Good result on sunday :thumb

Monkey head mowbary looks like a really good manager

Rangers 52 - 42 Gallowgate Galaticos.


----------



## AndyMulz (Apr 6, 2009)

DaveI said:


> Although my other team is Hearts
> 
> !


Good lad:thumb


----------



## irishlad (Jul 20, 2009)

its a long season, don't get to cocky yet


----------



## hendy1992 (Aug 26, 2009)

irishlad said:


> its a long season, don't get to cocky yet


I can be as cocky as i like as were championeeees.

:gh


----------



## irishlad (Jul 20, 2009)

hendy1992 said:


> I can be as cocky as i like as were championeeees.
> 
> :gh


We were, being a good choice of words lol


----------



## hendy1992 (Aug 26, 2009)

irishlad said:


> We were, being a good choice of words lol


Got to nit pick at my posts aha typical of your sorts, can't say jack because your not champions and you just got beat :good


----------



## Kunoichi (Sep 30, 2007)

hendy1992 said:


> Got to nit pick at my posts aha typical of your sorts, can't say jack because your not champions and you just got beat :good


You could have avoided irishlad's comment with smiple use of correct grammar/punctuation.

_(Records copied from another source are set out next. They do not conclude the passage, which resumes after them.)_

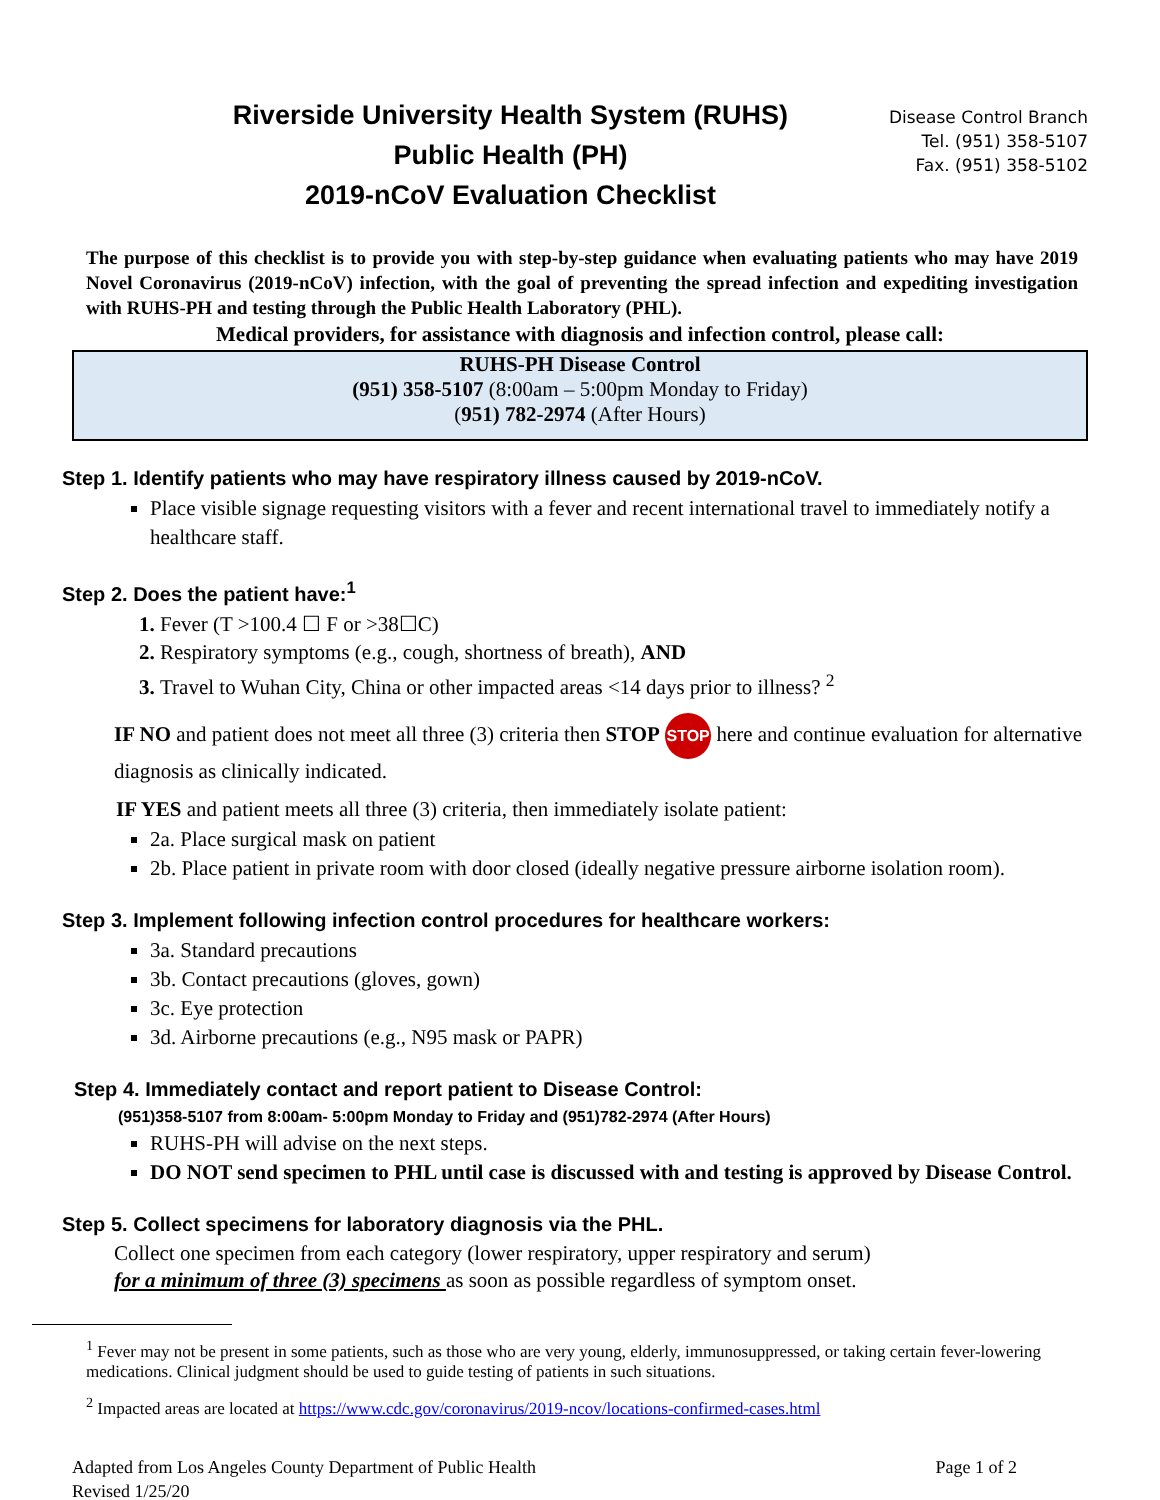Riverside University Health System (RUHS)
Public Health (PH)
2019-nCoV Evaluation Checklist
Disease Control Branch
Tel. (951) 358-5107
Fax. (951) 358-5102
The purpose of this checklist is to provide you with step-by-step guidance when evaluating patients who may have 2019 Novel Coronavirus (2019-nCoV) infection, with the goal of preventing the spread infection and expediting investigation with RUHS-PH and testing through the Public Health Laboratory (PHL).
Medical providers, for assistance with diagnosis and infection control, please call:
RUHS-PH Disease Control
(951) 358-5107 (8:00am – 5:00pm Monday to Friday)
(951) 782-2974 (After Hours)
Step 1. Identify patients who may have respiratory illness caused by 2019-nCoV.
Place visible signage requesting visitors with a fever and recent international travel to immediately notify a healthcare staff.
Step 2. Does the patient have:<sup>1</sup>
Fever (T >100.4 ☐ F or >38☐C)
Respiratory symptoms (e.g., cough, shortness of breath), AND
Travel to Wuhan City, China or other impacted areas <14 days prior to illness? <sup>2</sup>
IF NO and patient does not meet all three (3) criteria then STOP STOP here and continue evaluation for alternative diagnosis as clinically indicated.
IF YES and patient meets all three (3) criteria, then immediately isolate patient:
2a. Place surgical mask on patient
2b. Place patient in private room with door closed (ideally negative pressure airborne isolation room).
Step 3. Implement following infection control procedures for healthcare workers:
3a. Standard precautions
3b. Contact precautions (gloves, gown)
3c. Eye protection
3d. Airborne precautions (e.g., N95 mask or PAPR)
Step 4. Immediately contact and report patient to Disease Control:
(951)358-5107 from 8:00am- 5:00pm Monday to Friday and (951)782-2974 (After Hours)
RUHS-PH will advise on the next steps.
DO NOT send specimen to PHL until case is discussed with and testing is approved by Disease Control.
Step 5. Collect specimens for laboratory diagnosis via the PHL.
Collect one specimen from each category (lower respiratory, upper respiratory and serum)
for a minimum of three (3) specimens as soon as possible regardless of symptom onset.
<sup>1</sup> Fever may not be present in some patients, such as those who are very young, elderly, immunosuppressed, or taking certain fever-lowering medications. Clinical judgment should be used to guide testing of patients in such situations.
<sup>2</sup> Impacted areas are located at https://www.cdc.gov/coronavirus/2019-ncov/locations-confirmed-cases.html
Adapted from Los Angeles County Department of Public Health
Revised 1/25/20
Page 1 of 2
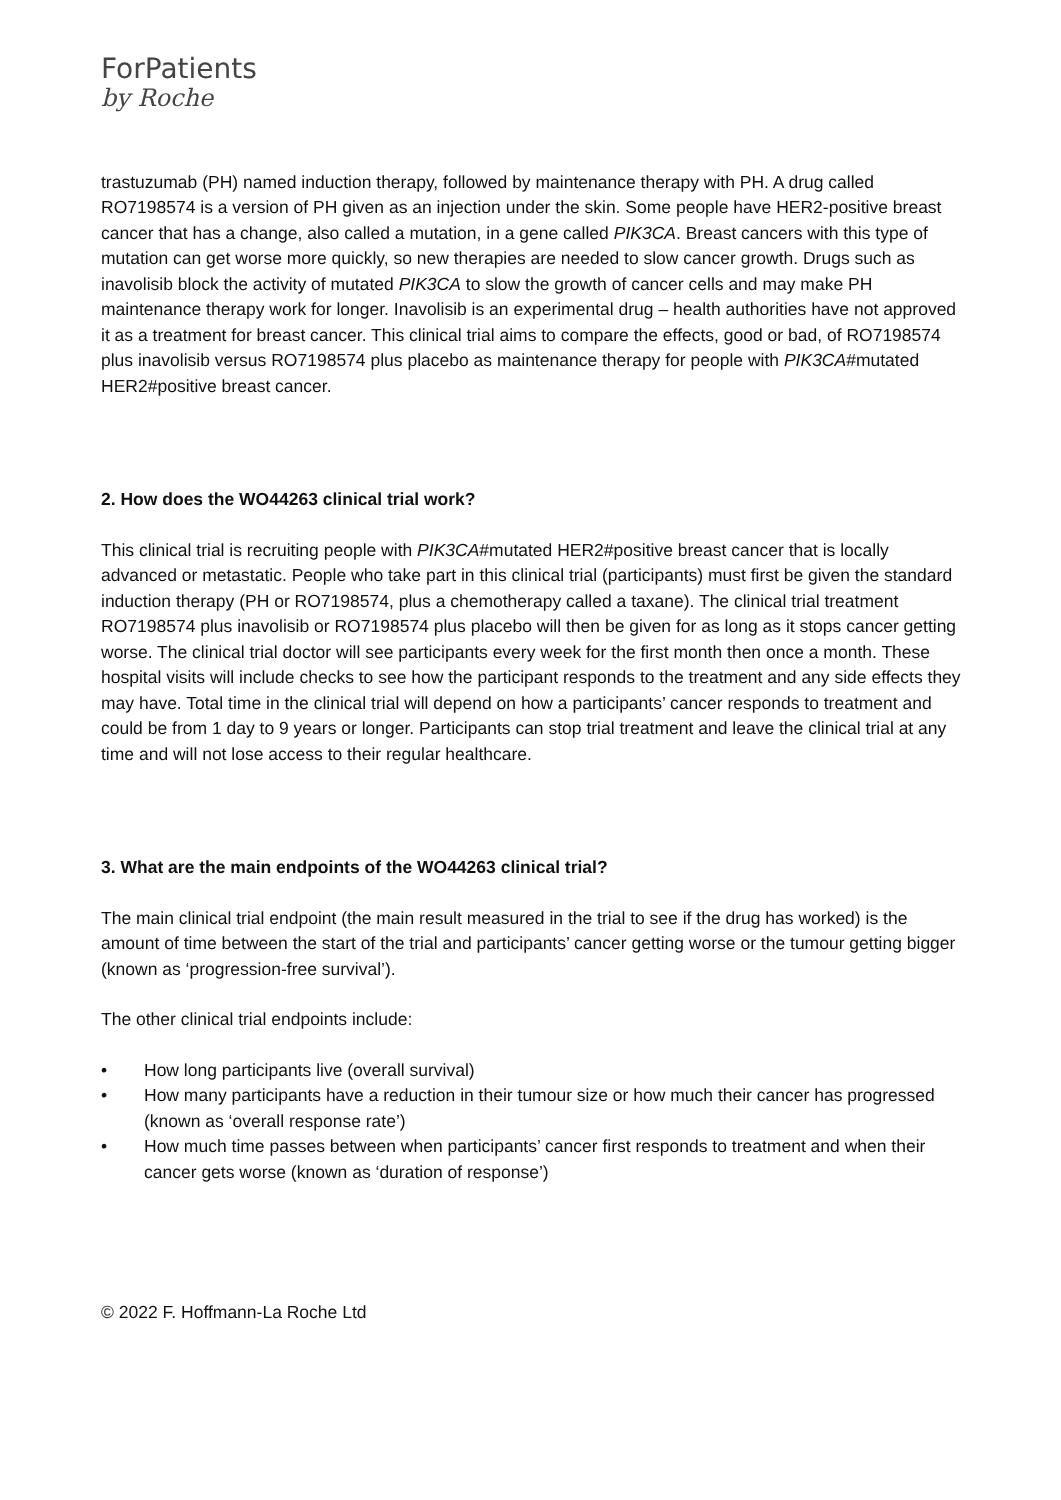ForPatients
by Roche
trastuzumab (PH) named induction therapy, followed by maintenance therapy with PH. A drug called RO7198574 is a version of PH given as an injection under the skin. Some people have HER2-positive breast cancer that has a change, also called a mutation, in a gene called PIK3CA. Breast cancers with this type of mutation can get worse more quickly, so new therapies are needed to slow cancer growth. Drugs such as inavolisib block the activity of mutated PIK3CA to slow the growth of cancer cells and may make PH maintenance therapy work for longer. Inavolisib is an experimental drug – health authorities have not approved it as a treatment for breast cancer. This clinical trial aims to compare the effects, good or bad, of RO7198574 plus inavolisib versus RO7198574 plus placebo as maintenance therapy for people with PIK3CA#mutated HER2#positive breast cancer.
2. How does the WO44263 clinical trial work?
This clinical trial is recruiting people with PIK3CA#mutated HER2#positive breast cancer that is locally advanced or metastatic. People who take part in this clinical trial (participants) must first be given the standard induction therapy (PH or RO7198574, plus a chemotherapy called a taxane). The clinical trial treatment RO7198574 plus inavolisib or RO7198574 plus placebo will then be given for as long as it stops cancer getting worse. The clinical trial doctor will see participants every week for the first month then once a month. These hospital visits will include checks to see how the participant responds to the treatment and any side effects they may have. Total time in the clinical trial will depend on how a participants’ cancer responds to treatment and could be from 1 day to 9 years or longer. Participants can stop trial treatment and leave the clinical trial at any time and will not lose access to their regular healthcare.
3. What are the main endpoints of the WO44263 clinical trial?
The main clinical trial endpoint (the main result measured in the trial to see if the drug has worked) is the amount of time between the start of the trial and participants’ cancer getting worse or the tumour getting bigger (known as ‘progression-free survival’).
The other clinical trial endpoints include:
• How long participants live (overall survival)
• How many participants have a reduction in their tumour size or how much their cancer has progressed (known as ‘overall response rate’)
• How much time passes between when participants’ cancer first responds to treatment and when their cancer gets worse (known as ‘duration of response’)
© 2022 F. Hoffmann-La Roche Ltd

The grammar pohleece is baaak.


----------



## irishlad (Jul 20, 2009)

your sorts? im just having a bit of banter but thats typical of your sort


----------



## hendy1992 (Aug 26, 2009)

Kunoichi said:


> You could have avoided irishlad's comment with smiple use of correct grammar/punctuation.
> 
> The grammar pohleece is baaak.


I didnt know i was writing an essay.


----------



## hendy1992 (Aug 26, 2009)

irishlad said:


> your sorts? im just having a bit of banter but thats typical of your sort


Typical in what way and by my sort you mean British ?

Well I noticed that this was UK-MMA not Sinn Fein-MMA.


----------



## YourMMA (Aug 20, 2009)

Prepared for the backlash!


----------



## irishlad (Jul 20, 2009)

hendy1992 said:


> Typical in what way and by my sort you mean British ?
> 
> Well I noticed that this was UK-MMA not Sinn Fein-MMA.

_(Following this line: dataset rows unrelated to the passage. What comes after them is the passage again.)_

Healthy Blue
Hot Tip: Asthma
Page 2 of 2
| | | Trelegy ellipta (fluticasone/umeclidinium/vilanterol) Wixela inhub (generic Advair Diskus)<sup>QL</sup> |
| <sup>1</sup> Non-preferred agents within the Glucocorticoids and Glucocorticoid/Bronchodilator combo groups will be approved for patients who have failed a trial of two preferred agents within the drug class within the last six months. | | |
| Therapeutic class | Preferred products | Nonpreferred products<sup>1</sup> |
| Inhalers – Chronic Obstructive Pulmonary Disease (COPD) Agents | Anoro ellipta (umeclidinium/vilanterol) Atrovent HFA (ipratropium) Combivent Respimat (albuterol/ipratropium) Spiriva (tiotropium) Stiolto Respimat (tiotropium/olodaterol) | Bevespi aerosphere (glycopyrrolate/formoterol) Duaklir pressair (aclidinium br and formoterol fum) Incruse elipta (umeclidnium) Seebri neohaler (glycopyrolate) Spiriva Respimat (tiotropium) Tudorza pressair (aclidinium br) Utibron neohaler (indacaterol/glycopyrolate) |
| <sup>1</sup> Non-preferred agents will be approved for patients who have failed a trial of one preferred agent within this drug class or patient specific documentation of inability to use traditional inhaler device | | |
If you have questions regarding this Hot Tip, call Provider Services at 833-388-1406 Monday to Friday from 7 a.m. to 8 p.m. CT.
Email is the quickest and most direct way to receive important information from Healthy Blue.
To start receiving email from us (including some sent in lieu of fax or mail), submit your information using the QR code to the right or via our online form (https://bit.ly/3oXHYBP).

what has sinn-fein got to do with anything, last i knew you were from northern ireland, how are you british its no longer apart of england its got its own government now? and i was joking around after you saying your sorts i used it back against you and you go on a rant about sinn fein, but thats typical of your sort


----------



## SteSteez (Jul 21, 2007)

Calm down dears... it's only a message forum.

Typical - forum seems cool everywhere else but a football topic is created and people start posting silly replies.


----------



## hendy1992 (Aug 26, 2009)

irishlad said:


> what has sinn-fein got to do with anything, last i knew you were from northern ireland, how are you british its no longer apart of england its got its own government now?

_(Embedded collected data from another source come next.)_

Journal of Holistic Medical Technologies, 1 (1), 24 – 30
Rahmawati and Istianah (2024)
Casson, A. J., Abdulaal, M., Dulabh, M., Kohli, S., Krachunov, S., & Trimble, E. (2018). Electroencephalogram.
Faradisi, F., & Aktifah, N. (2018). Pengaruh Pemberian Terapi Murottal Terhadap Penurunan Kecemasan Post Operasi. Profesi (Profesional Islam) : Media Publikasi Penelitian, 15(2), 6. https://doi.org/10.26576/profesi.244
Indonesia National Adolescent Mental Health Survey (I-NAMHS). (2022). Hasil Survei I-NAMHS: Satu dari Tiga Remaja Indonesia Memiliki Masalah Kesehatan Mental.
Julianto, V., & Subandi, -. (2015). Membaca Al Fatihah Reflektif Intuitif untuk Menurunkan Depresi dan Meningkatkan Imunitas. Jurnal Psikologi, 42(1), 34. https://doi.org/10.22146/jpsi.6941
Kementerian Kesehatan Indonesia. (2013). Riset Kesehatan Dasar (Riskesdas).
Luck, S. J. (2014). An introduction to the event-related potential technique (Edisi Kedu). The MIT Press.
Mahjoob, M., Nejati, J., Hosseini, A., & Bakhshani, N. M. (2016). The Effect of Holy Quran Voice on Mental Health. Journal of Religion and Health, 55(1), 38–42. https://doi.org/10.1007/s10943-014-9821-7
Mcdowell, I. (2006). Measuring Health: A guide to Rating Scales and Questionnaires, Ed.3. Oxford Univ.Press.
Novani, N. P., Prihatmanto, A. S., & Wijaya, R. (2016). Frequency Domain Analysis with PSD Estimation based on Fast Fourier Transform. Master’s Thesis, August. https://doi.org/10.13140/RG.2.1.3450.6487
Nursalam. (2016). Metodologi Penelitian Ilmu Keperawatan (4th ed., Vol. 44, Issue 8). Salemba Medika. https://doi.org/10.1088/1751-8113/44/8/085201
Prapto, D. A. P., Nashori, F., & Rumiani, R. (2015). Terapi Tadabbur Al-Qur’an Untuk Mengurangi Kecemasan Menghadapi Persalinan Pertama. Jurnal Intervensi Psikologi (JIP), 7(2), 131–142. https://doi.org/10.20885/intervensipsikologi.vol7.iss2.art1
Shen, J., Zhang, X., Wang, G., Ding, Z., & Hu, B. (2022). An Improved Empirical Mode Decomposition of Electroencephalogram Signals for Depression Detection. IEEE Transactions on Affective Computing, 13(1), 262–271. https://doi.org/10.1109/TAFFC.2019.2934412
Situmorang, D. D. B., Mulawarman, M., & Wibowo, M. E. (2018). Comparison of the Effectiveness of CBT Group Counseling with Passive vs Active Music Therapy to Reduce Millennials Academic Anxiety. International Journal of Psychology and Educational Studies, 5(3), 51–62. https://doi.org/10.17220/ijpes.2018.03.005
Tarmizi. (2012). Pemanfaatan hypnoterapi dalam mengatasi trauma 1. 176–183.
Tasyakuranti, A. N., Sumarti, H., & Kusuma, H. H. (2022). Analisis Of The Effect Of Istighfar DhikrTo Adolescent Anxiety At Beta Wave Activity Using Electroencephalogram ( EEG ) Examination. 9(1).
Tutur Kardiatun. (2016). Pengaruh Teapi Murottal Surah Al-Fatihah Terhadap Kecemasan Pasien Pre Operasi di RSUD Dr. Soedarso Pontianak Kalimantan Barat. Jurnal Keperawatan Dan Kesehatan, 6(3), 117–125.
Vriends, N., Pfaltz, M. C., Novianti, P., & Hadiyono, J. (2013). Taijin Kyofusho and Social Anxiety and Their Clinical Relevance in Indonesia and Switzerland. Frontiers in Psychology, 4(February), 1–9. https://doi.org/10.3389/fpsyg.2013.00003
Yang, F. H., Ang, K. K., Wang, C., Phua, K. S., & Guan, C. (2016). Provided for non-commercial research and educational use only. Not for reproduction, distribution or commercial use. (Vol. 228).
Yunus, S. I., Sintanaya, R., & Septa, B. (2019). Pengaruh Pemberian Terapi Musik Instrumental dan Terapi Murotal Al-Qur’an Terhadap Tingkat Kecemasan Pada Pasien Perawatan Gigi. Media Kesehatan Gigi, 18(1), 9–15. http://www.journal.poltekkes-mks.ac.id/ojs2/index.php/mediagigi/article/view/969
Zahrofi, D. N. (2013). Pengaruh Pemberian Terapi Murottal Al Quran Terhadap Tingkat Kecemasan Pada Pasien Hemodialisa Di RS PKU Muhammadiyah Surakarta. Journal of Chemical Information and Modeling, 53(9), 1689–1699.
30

Are you stupid ? It's still part of the United Kingdom you lemon, we will never surrender. Whilst Westminster has devolved some power to Stormont it is still part of Britain and Westminster overrules Stormont.


----------



## AndyMulz (Apr 6, 2009)

hendy1992 said:


> Are you stupid ? It's still part of the United Kingdom you lemon, we will never surrender. Whilst Westminster has devolved some power to Stormont it is still part of Britain and Westminster overrules Stormont.


You really are a small minded tool . Your football team dictactes your religous stand point , thats just plain stupid more so because these opinions you form are drilled in there because of the reaction you get from oposing fans.

Its a sport for ****sake .

And that avatar is a joke, cant believe it hasnt been taken down yet.


----------



## irishlad (Jul 20, 2009)

AndyMulz said:


> You really are a small minded tool . Your football team dictactes your religous stand point , thats just plain stupid more so because these opinions you form are drilled in there because of the reaction you get from oposing fans.
> 
> Its a sport for ****sake .
> 
> And that avatar is a joke, cant believe it hasnt been taken down yet.


i agree with you 100% its only a sport and you bring political views into it. i knew the whole not part of Britain would wind you up and you fall for it hook line and sinker


----------



## hendy1992 (Aug 26, 2009)

AndyMulz said:


> You really are a small minded tool . Your football team dictactes your religous stand point , thats just plain stupid more so because these opinions you form are drilled in there because of the reaction you get from oposing fans.
> 
> Its a sport for ****sake .
> 
> And that avatar is a joke, cant believe it hasnt been taken down yet.


Already had a discussion with admin regarding the avatar, if you have any questions regarding it I will be happy to help :thumb


----------



## hendy1992 (Aug 26, 2009)

irishlad said:


> i agree with you 100% its only a sport and you bring political views into it. i knew the whole not part of Britain would wind you up and you fall for it hook line and sinker


I did fall for it hook line and sinker but I honestly thought you were being serious.


----------



## marc (Jul 16, 2007)

Keep it on topic or i'll lock the thread


----------



## Kunoichi (Sep 30, 2007)

Forgot to add a disclaimer, so adding this now.

Chelsea by choice, Sporting of Lisbon by birth.

We initiaded Ronaldo and Figo. How bad can it be (even though we weren't good enough to keep them. pshhh!)

The lion on the logo of both teams is a coincidence. Just a little fun fact.


----------



## SteSteez (Jul 21, 2007)




----------